> [Entries provided]:
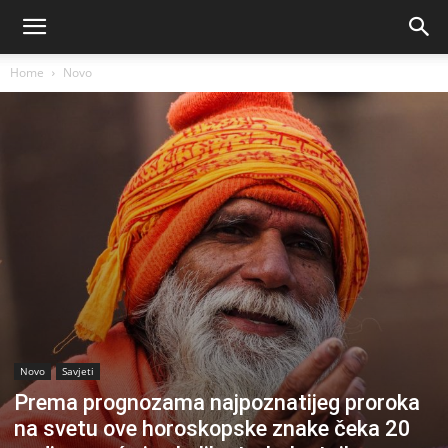
Home
Novo
Novo
Savjeti
Prema prognozama najpoznatijeg proroka
na svetu ove horoskopske znake čeka 20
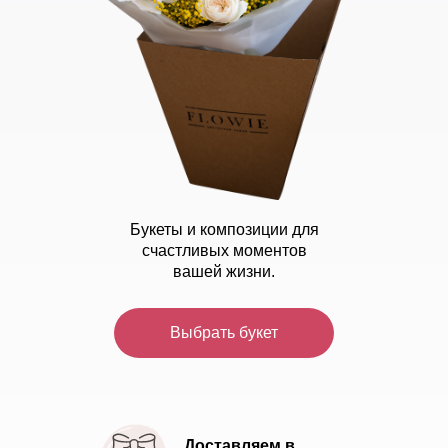
Букеты и композиции для
счастливых моментов
вашей жизни.
Выбрать букет
Доставляем в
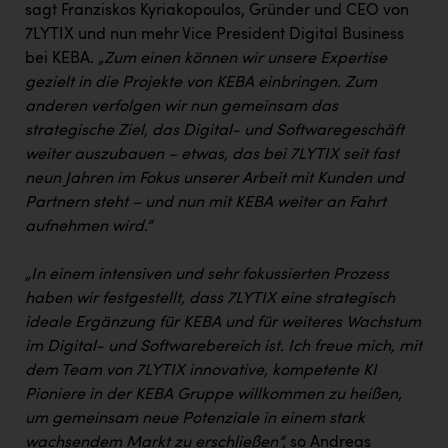
sagt Franziskos Kyriakopoulos, Gründer und CEO von
7LYTIX und nun mehr Vice President Digital Business
bei KEBA.
„Zum einen können wir unsere Expertise
gezielt in die Projekte von KEBA einbringen. Zum
anderen verfolgen wir nun gemeinsam das
strategische Ziel, das Digital- und Softwaregeschäft
weiter auszubauen – etwas, das bei 7LYTIX seit fast
neun Jahren im Fokus unserer Arbeit mit Kunden und
Partnern steht – und nun mit KEBA weiter an Fahrt
aufnehmen wird.“
„In einem intensiven und sehr fokussierten Prozess
haben wir festgestellt, dass 7LYTIX eine strategisch
ideale Ergänzung für KEBA und für weiteres Wachstum
im Digital- und Softwarebereich ist. Ich freue mich, mit
dem Team von 7LYTIX innovative, kompetente KI
Pioniere in der KEBA Gruppe willkommen zu heißen,
um gemeinsam neue Potenziale in einem stark
wachsendem Markt zu erschließen“,
so Andreas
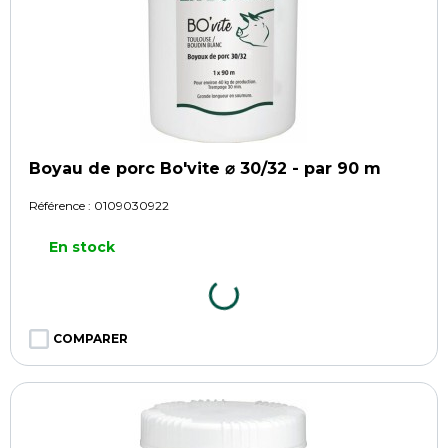
Boyau de porc Bo'vite ⌀ 30/32 - par 90 m
Référence :
0109030922
En stock
COMPARER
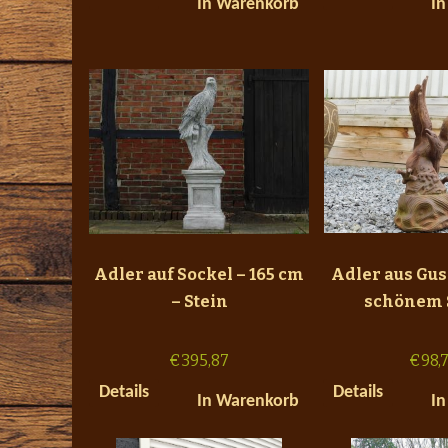
In Warenkorb
In
Adler auf Sockel – 165 cm
Adler aus Gus
– Stein
schönem 
€
395,87
€
98,
Details
Details
In Warenkorb
In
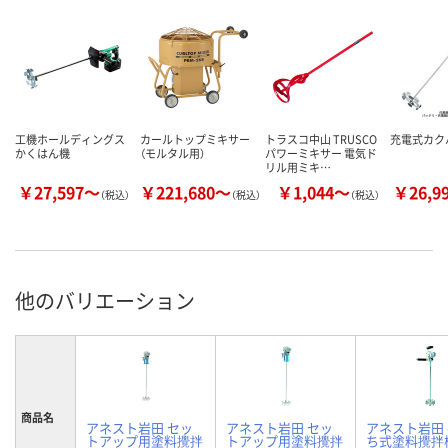
工機ホールディングス
カールトップミキサー
トラスコ中山 TRUSCO
充電式カク
かくはん機
（モルタル用）
パワーミキサー 電気ド
リル用ミキ…
￥27,597～
￥221,680～
￥1,044～
￥26,9
（税込）
（税込）
（税込）
他のバリエーション
商品名
アネスト岩田 セッ
アネスト岩田 セッ
アネスト岩田
トアップ用塗料攪拌
トアップ用塗料攪拌
ち式塗料攪拌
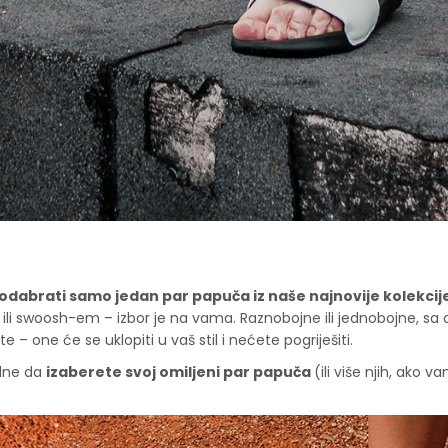
odabrati samo jedan par papuča iz naše najnovije kolekcij
 ili swoosh-em – izbor je na vama. Raznobojne ili jednobojne, sa 
e – one će se uklopiti u vaš stil i nećete pogriješiti.
odne da
izaberete svoj omiljeni par papuča
(ili više njih, ako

> [Written task]:
Reproduce the text of the items verbatim, starting at the line that contains "Boyau de porc Bo'vite ⌀ 30/32 - par 90 m" and ending with the last line of the items, both included. Leave out the picture markers.

> [Exercise output]:
Boyau de porc Bo'vite ⌀ 30/32 - par 90 m
Référence :
0109030922
En stock
COMPARER
In Warenkorb
In
Adler auf Sockel – 165 cm
Adler aus Gus
– Stein
schönem 
€
395,87
€
98,
Details
Details
In Warenkorb
In
工機ホールディングス
カールトップミキサー
トラスコ中山 TRUSCO
充電式カク
かくはん機
（モルタル用）
パワーミキサー 電気ド
リル用ミキ…
￥27,597～
￥221,680～
￥1,044～
￥26,9
（税込）
（税込）
（税込）
他のバリエーション
商品名
アネスト岩田 セッ
アネスト岩田 セッ
アネスト岩田
トアップ用塗料攪拌
トアップ用塗料攪拌
ち式塗料攪拌
odabrati samo jedan par papuča iz naše najnovije kolekcij
 ili swoosh-em – izbor je na vama. Raznobojne ili jednobojne, sa 
e – one će se uklopiti u vaš stil i nećete pogriješiti.
odne da
izaberete svoj omiljeni par papuča
(ili više njih, ako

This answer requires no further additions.